Wo waren die Buschtrommeln im Konzern, nachdem jahrelang erbittert über diese Kohlemine in Australien gestritten wurde, dass sich ein Teil der Ureinwohner dagegen wehrte? Denn auch das war bekannt. Nichts gewusst in München? Nichts mitbekommen? Ja, die Welt ist ungerecht. Dass der Konzern seine Prognosen unter Joe Kaeser an der Spitze sechsmal in Folge erfüllt hat, dass Siemens seinen schwierigen Umbau bewältigen muss und dabei noch gutes Geld verdient: All das zählt wenig bis nichts in dieser aufgeheizten Klimadebatte. Schlimm, dass im Vorfeld gepatzt wurde. Schlimmer, dass Kaeser angeblich von nichts wusste und dann selbst über Twitter das Thema im Nachhinein zur Chefsache machte. Und noch schlimmer, dass er sich bei seinem Versuch, den Schaden zu begrenzen, in Widersprüche verstrickt hat.

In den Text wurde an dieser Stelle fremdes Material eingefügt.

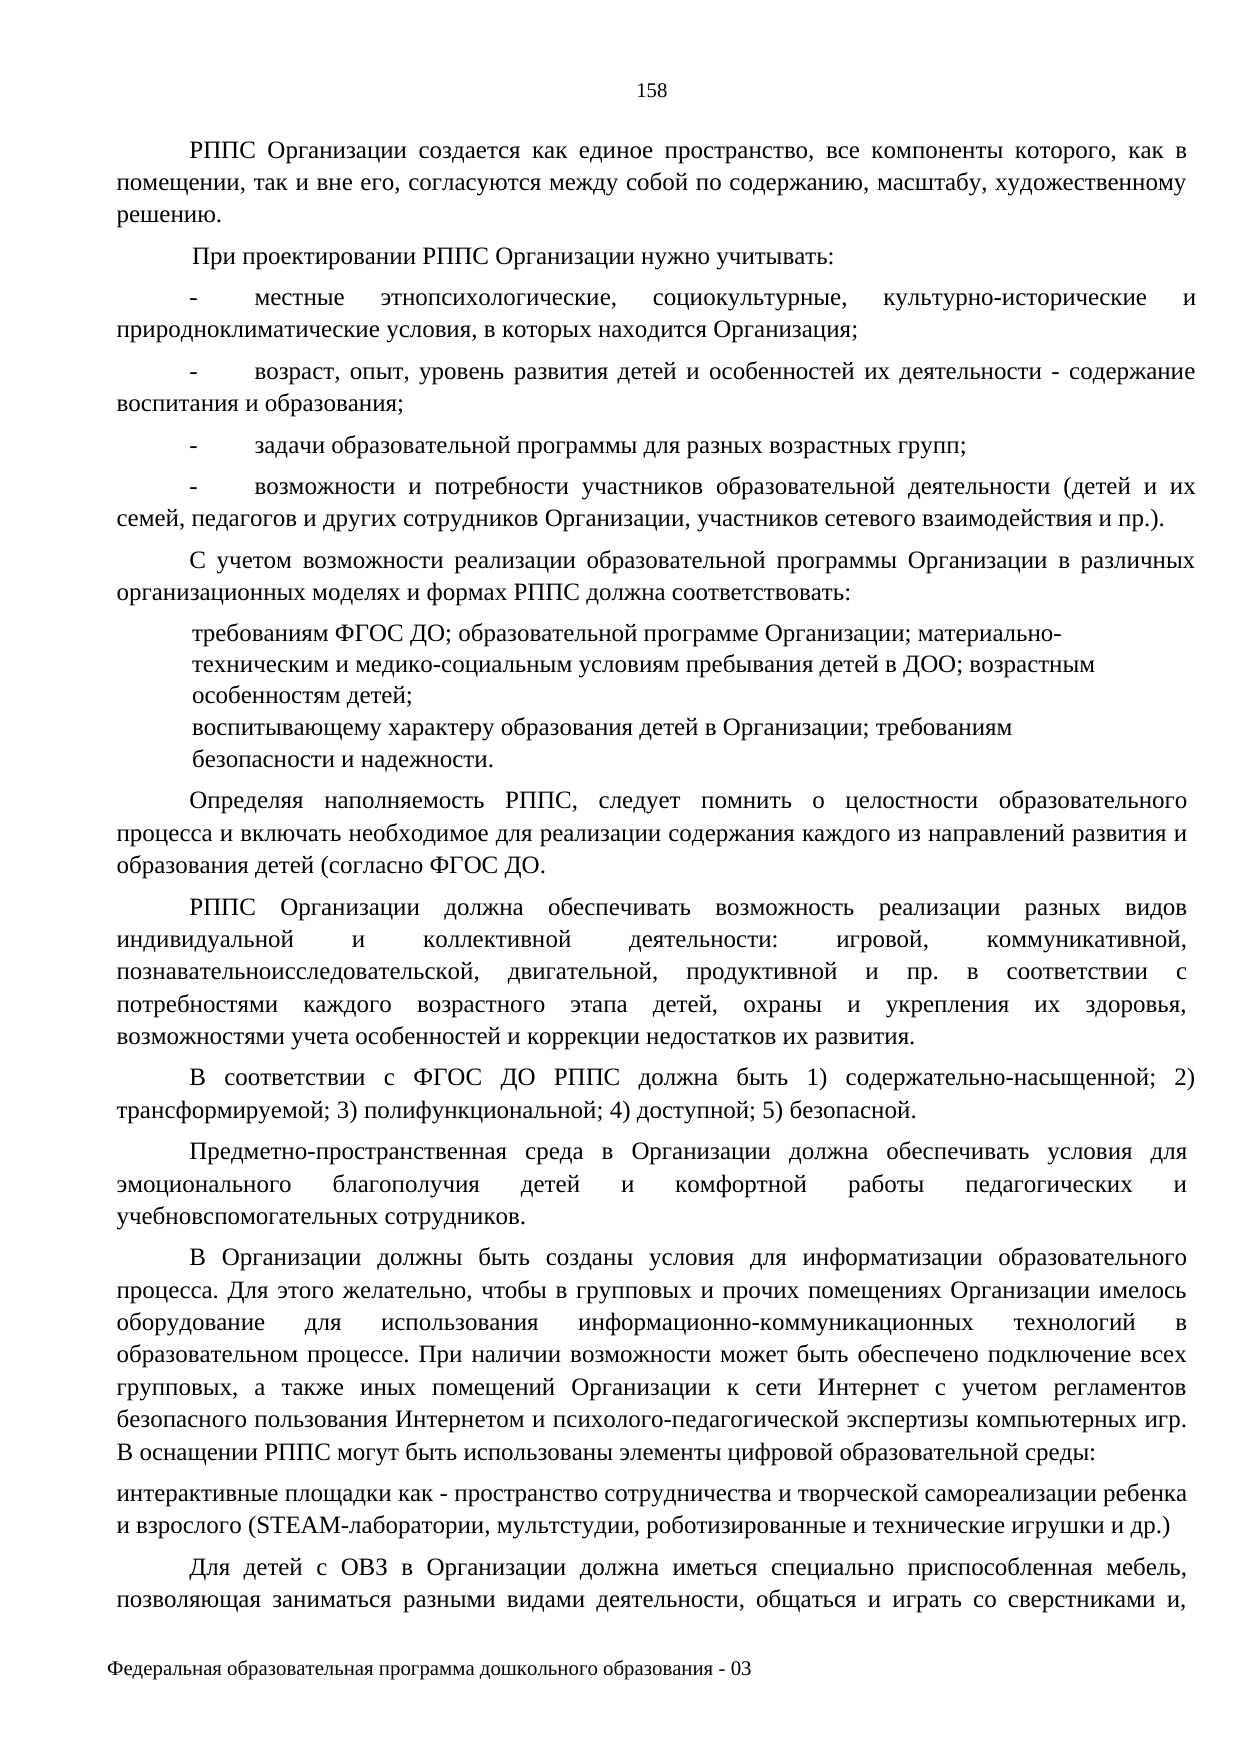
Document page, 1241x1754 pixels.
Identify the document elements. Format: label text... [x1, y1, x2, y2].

text В соответствии с ФГОС ДО РППС должна быть 1) содержательно-насыщенной; 2) трансформируемой; 3) полифункциональной; 4) доступной; 5) безопасной. [116, 1062, 1196, 1124]
text РППС Организации должна обеспечивать возможность реализации разных видов индивидуальной и коллективной деятельности: игровой, коммуникативной, познавательноисследовательской, двигательной, продуктивной и пр. в соответствии с потребностями каждого возрастного этапа детей, охраны и укрепления их здоровья, возможностями учета особенностей и коррекции недостатков их развития. [116, 892, 1188, 1050]
list задачи образовательной программы для разных возрастных групп; [116, 430, 1196, 458]
text В Организации должны быть созданы условия для информатизации образовательного процесса. Для этого желательно, чтобы в групповых и прочих помещениях Организации имелось оборудование для использования информационно-коммуникационных технологий в образовательном процессе. При наличии возможности может быть обеспечено подключение всех групповых, а также иных помещений Организации к сети Интернет с учетом регламентов безопасного пользования Интернетом и психолого-педагогической экспертизы компьютерных игр. В оснащении РППС могут быть использованы элементы цифровой образовательной среды: [116, 1242, 1188, 1466]
text Предметно-пространственная среда в Организации должна обеспечивать условия для эмоционального благополучия детей и комфортной работы педагогических и учебновспомогательных сотрудников. [116, 1136, 1188, 1230]
text воспитывающему характеру образования детей в Организации; требованиям безопасности и надежности. [192, 712, 1013, 773]
text интерактивные площадки как - пространство сотрудничества и творческой самореализации ребенка и взрослого (STEАM-лаборатории, мультстудии, роботизированные и технические игрушки и др.) [116, 1478, 1188, 1539]
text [116, 1552, 1188, 1613]
list местные этнопсихологические, социокультурные, культурно-исторические и природноклиматические условия, в которых находится Организация; [116, 282, 1196, 343]
text требованиям ФГОС ДО; образовательной программе Организации; материально-техническим и медико-социальным условиям пребывания детей в ДОО; возрастным особенностям детей; [192, 618, 1114, 709]
text С учетом возможности реализации образовательной программы Организации в различных организационных моделях и формах РППС должна соответствовать: [116, 545, 1196, 606]
list возможности и потребности участников образовательной деятельности (детей и их семей, педагогов и других сотрудников Организации, участников сетевого взаимодействия и пр.). [116, 471, 1196, 532]
text Определяя наполняемость РППС, следует помнить о целостности образовательного процесса и включать необходимое для реализации содержания каждого из направлений развития и образования детей (согласно ФГОС ДО. [116, 785, 1188, 879]
text При проектировании РППС Организации нужно учитывать: [192, 241, 1196, 269]
list возраст, опыт, уровень развития детей и особенностей их деятельности - содержание воспитания и образования; [116, 356, 1196, 417]
text РППС Организации создается как единое пространство, все компоненты которого, как в помещении, так и вне его, согласуются между собой по содержанию, масштабу, художественному решению. [116, 135, 1188, 228]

Wartungsarbeiten an einem Vermächtnis

Luisa Neubauer, Klimaschutzaktivistin, steht während der Siemens-Hauptversammlung 2020 vor der Olympiahalle auf einer Kundgebung und spricht.

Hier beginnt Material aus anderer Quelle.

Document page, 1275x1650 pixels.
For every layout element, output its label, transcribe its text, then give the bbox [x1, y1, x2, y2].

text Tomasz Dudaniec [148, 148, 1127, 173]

Jetzt sagt Kaeser selbst: Bei solchen Themen kann man nicht gewinnen. Am schlimmsten aber für Siemens ist, dass die grundsätzliche Frage bislang nicht geklärt ist. Welche Geschäfte mit fossilen Energien darf und soll Siemens noch machen? Was ist mit den Kohlekraftwerken in aller Welt, die jahrzehntelang gewartet werden müssen? Gerade im Servicegeschäft ist viel zu verdienen. Und was, wenn es schon bald nicht mehr um einen vergleichsweise kleinen Auftrag geht, auf den Siemens leicht hätte verzichten können, sondern um ein Milliardenprojekt? Es wird höchste Zeit, diese Frage zu stellen und nach der Antwort zu suchen. Darauf haben alle ein Recht: die Beschäftigten von Siemens, die Aktionäre und die Kunden und auch die jungen Umweltaktivisten. Die Verantwortlichen haben den Weckruf sicher gehört. Und das wäre dann im positiven Sinn tatsächlich ein Vermächtnis.